I’ve been away for a bit and was wondering what I should do to start up rust learning again and figured that trying to power through some simple but not trivial program would be great. Then I figured people learning rust here might find the process worthwhile too.

The Idea of the Challenge

  • Pose a challenge in a post, outlining roughly what sort of program should be written, and at roughly what level it’s pitched.
  • Propose a time period during which people can try to write the program, while having as much of a discussion as they like about it of course
  • When the time period is up, make another post inviting everyone to post where they got up to, posting code so we can discuss and provide feedback.

Any thoughts on this?

If you’ve got ideas for other challenges, feel free to post them. If there are a number of ideas it might be best to catalogue them and run them every week or month so as not to clog things.

The Challenge

A file diff program. Basically something like git diff or diff/colordiff.

git diff --no-index A B
  • Takes two files/paths as inputs, “A” and “B”.
  • Determines the differences between them, or rather, what changes have been made to “B” relative to “A”.
  • Changes are measured on a line by line bases (generally like git).
  • Provides some sort of output showing these changes.

Discussion

As I see it (not being an expert in this sort of program), there are three kinds of changes:

  • Addition
  • Deletion
  • Alteration

The difference between them depends, as far as I can understand right now, on whether lines surrounding the changed lines are duplicated in the reference file (file “A” lets say) and where they occur in the reference file relative to the changes.
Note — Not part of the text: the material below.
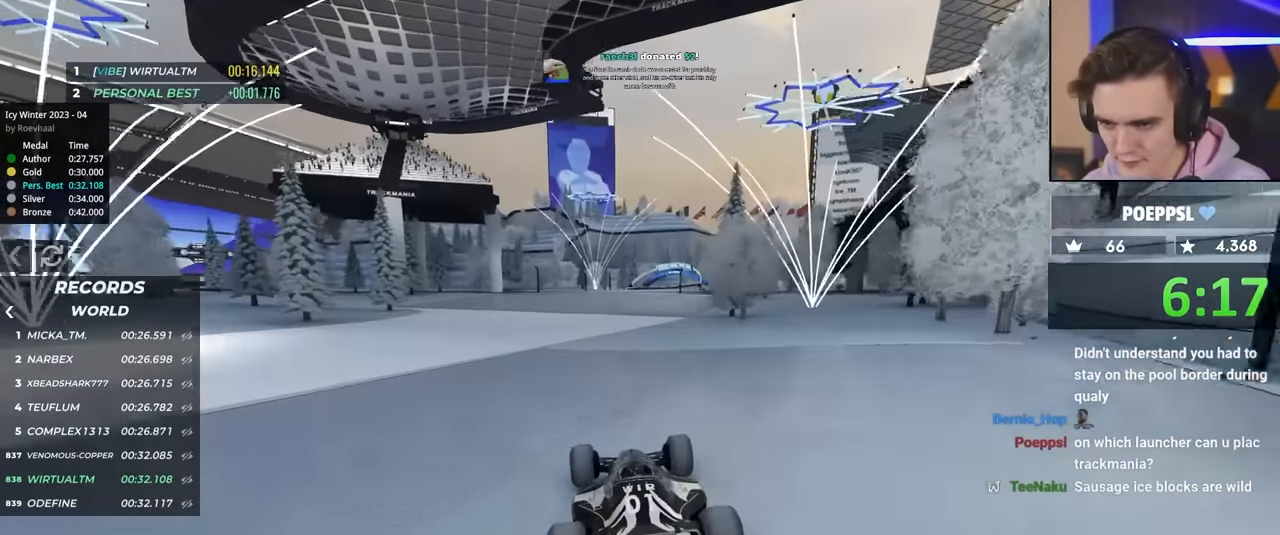
{"keys": ["up"], "events": [[233, "left", "down"], [417, "left", "up"]]}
I’ve got rough ideas about how this could work (which may be very wrong!) but I suspect working out the logic (if you haven’t done it before) is a good part of the challenge as you then have to map that to rust.

We can talk about the logic in the comments here though, of course.

Also, an alteration here is really a deletion + addition, so not necessary, but it makes sense to me so I might try to implement it.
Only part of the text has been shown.